出前門西南就是米市胡同。米市胡同是菜市口一帶一條著名的胡同,為拍攝我曾去那里五次。在一所學校的教學樓,我登上頂層,所有的門窗已被拆走,屋頂也不存在了,四周十分寂靜,陽光可以照到教室里的每個角落,然而沒有了朗朗的讀書聲,只有一尊石膏雕像完美無缺的面孔靜靜地躺在那里,那雙深邃的目光好像凝視著天空。我與他在這寂靜的教室內呆了近一小時,拍到最后三張時,我與之對視著,沒有言語,我的眼睛漸漸模糊了,失去了焦點……雖然帶著20多公斤的器材,但我沒有讓他和這廢墟一起消失,而是帶著他默默離開了。

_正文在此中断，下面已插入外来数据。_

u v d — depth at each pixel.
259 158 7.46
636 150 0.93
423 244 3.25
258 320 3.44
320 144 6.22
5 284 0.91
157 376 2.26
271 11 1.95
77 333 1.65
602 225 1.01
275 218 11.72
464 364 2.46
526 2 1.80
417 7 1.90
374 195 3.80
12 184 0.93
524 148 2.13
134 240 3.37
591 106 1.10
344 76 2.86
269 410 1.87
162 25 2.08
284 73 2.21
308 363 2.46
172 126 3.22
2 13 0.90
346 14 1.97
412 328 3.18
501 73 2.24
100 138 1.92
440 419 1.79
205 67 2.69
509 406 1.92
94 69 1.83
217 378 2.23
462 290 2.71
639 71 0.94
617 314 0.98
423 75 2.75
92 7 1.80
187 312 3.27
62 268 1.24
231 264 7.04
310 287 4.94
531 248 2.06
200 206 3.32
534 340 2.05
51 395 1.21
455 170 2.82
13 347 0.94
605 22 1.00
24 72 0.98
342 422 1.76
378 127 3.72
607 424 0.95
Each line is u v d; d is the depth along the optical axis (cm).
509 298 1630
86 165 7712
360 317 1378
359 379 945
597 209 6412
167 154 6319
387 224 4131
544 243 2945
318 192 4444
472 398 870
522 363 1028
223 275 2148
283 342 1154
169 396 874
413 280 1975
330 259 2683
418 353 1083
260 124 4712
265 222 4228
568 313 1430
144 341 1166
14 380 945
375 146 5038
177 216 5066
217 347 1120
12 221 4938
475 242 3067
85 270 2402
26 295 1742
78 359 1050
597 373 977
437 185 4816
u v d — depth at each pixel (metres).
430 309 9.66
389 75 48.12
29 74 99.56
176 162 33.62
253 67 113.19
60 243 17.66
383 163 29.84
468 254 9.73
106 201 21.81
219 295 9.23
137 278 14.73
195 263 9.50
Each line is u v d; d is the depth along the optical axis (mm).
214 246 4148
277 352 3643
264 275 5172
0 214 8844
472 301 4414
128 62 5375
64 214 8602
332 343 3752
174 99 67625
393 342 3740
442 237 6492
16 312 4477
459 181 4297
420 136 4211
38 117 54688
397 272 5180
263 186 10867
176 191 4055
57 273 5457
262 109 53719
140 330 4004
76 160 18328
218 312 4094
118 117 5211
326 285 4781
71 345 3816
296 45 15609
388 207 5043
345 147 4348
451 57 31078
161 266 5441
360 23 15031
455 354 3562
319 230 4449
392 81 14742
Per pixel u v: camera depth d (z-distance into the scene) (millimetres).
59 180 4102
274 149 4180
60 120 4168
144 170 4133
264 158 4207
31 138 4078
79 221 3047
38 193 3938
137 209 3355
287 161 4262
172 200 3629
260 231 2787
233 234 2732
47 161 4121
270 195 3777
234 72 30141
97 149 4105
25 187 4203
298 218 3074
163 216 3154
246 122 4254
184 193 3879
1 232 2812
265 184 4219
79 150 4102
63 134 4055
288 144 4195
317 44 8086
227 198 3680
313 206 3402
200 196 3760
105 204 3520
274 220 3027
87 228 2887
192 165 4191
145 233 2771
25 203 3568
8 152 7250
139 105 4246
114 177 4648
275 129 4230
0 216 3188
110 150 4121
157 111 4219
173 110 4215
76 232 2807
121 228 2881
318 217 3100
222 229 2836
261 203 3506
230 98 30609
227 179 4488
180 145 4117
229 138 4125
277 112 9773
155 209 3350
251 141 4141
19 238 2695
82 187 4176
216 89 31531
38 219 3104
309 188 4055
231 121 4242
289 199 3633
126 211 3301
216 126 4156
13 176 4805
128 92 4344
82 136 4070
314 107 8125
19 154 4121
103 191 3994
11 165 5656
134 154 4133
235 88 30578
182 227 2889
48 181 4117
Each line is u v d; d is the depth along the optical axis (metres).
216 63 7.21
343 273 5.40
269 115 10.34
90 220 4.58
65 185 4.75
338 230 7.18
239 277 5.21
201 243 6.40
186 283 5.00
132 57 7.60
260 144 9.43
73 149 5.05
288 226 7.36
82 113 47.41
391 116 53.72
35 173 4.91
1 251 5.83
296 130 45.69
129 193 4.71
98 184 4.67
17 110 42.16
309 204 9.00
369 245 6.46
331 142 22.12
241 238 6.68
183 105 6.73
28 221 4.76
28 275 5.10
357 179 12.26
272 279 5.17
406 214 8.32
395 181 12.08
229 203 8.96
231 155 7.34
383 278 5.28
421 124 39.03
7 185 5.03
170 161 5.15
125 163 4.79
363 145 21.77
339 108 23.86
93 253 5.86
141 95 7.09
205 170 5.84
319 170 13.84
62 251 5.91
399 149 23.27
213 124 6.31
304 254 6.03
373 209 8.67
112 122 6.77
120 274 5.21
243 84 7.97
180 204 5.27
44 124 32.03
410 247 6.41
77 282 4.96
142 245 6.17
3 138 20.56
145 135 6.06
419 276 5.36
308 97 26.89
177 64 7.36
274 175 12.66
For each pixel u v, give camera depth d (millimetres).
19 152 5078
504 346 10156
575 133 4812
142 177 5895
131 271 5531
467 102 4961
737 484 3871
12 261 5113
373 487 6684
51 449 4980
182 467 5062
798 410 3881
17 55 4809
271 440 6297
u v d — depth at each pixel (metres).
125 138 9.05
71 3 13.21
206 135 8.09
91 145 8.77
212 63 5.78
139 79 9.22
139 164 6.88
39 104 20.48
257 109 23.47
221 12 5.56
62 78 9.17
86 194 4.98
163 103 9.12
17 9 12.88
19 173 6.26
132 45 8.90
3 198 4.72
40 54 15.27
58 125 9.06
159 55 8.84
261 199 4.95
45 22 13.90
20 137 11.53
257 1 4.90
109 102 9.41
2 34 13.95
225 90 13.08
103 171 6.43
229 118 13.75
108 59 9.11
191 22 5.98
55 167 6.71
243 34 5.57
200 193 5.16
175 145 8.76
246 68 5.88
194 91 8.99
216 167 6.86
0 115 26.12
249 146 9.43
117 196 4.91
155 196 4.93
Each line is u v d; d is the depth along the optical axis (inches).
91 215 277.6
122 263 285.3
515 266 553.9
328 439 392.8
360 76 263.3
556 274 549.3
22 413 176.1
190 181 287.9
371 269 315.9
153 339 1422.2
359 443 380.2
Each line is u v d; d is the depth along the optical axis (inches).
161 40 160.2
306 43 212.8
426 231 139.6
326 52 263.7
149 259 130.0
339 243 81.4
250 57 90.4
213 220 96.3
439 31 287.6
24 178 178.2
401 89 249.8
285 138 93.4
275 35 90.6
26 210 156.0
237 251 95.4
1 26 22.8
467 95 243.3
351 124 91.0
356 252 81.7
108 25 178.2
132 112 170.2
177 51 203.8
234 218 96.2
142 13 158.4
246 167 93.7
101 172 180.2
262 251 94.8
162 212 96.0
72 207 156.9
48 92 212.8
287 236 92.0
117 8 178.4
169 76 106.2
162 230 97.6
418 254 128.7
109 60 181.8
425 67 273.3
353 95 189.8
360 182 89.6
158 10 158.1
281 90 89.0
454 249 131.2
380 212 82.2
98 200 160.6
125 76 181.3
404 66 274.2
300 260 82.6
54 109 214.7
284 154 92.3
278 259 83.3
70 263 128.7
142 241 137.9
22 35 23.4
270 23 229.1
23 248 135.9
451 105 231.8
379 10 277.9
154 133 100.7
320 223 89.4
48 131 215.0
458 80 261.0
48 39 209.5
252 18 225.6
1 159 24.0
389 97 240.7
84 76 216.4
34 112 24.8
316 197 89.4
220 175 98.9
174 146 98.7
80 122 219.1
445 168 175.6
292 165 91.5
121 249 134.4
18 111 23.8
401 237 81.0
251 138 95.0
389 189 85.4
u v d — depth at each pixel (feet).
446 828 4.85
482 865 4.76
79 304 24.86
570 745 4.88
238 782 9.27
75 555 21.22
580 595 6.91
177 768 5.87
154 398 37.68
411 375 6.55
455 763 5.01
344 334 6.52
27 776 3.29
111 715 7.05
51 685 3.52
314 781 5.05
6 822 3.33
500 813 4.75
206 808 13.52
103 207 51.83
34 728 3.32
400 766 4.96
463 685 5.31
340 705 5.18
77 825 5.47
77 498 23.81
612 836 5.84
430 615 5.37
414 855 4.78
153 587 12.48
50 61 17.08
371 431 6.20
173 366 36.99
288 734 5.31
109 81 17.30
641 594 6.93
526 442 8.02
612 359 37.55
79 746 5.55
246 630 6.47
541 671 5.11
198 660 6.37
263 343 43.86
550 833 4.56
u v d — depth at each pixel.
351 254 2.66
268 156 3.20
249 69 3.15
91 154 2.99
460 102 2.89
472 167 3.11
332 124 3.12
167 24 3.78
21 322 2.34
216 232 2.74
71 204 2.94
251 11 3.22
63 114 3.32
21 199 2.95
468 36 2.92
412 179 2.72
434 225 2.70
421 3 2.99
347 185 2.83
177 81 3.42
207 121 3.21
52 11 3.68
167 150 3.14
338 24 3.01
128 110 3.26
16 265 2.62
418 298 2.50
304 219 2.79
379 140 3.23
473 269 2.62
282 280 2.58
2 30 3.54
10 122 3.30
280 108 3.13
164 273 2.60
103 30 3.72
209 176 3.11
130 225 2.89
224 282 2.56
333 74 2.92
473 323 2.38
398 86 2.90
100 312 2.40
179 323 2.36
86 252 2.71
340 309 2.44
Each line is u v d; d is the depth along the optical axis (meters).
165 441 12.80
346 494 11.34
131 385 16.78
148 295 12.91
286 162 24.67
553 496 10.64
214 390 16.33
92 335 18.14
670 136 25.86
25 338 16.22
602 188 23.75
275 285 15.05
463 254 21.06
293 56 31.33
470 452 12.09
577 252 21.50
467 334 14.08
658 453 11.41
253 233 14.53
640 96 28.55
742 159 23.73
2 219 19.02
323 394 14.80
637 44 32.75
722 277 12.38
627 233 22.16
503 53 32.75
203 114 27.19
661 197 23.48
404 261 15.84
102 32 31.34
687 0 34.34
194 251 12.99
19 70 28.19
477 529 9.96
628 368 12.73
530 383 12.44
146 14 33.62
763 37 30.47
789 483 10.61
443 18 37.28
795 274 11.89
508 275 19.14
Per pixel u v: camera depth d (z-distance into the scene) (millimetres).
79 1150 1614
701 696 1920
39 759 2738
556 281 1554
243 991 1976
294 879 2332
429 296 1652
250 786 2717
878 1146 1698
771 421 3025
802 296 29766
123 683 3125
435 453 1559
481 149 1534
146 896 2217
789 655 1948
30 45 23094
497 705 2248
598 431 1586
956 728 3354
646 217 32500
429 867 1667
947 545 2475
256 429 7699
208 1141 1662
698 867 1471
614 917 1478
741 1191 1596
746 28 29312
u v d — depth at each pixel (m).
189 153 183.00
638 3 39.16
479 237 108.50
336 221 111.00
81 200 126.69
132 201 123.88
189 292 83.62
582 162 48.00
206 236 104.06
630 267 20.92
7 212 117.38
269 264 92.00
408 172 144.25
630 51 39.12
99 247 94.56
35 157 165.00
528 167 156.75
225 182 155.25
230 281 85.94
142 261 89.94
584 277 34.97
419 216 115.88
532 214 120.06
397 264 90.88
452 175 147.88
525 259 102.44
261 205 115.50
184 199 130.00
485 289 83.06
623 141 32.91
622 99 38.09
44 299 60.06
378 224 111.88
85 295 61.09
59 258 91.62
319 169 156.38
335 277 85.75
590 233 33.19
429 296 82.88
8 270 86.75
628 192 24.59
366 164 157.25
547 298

房拆了,院沒了,門破了,胡同消失了。但正是春節期間,所以大紅燈籠依舊高高掛……
建筑學家梁思成說過:“一個東方古國的城市,在建筑上,如果完全失掉自己的藝術特征,在文化表現及觀瞻方面都是大可痛心的。因為這事實明顯地代表著我們文化的衰落,甚至于消失的現象。”如果我們失去了我們的建筑、失去了我們生活過的老胡同和四合院以及那些可愛的樹木花草,我們就失去了我們童年的記憶,失去了我們與祖先對話的渠道。我們的生活將變得沒有靈魂、沒有根基、沒有美。
廢墟就是建筑的黃葉。黃葉的意義在于哺育春天,黃葉本身也是美。
廢墟的留存,是現代人文明的象征。廢墟,輝映著現代人的自信。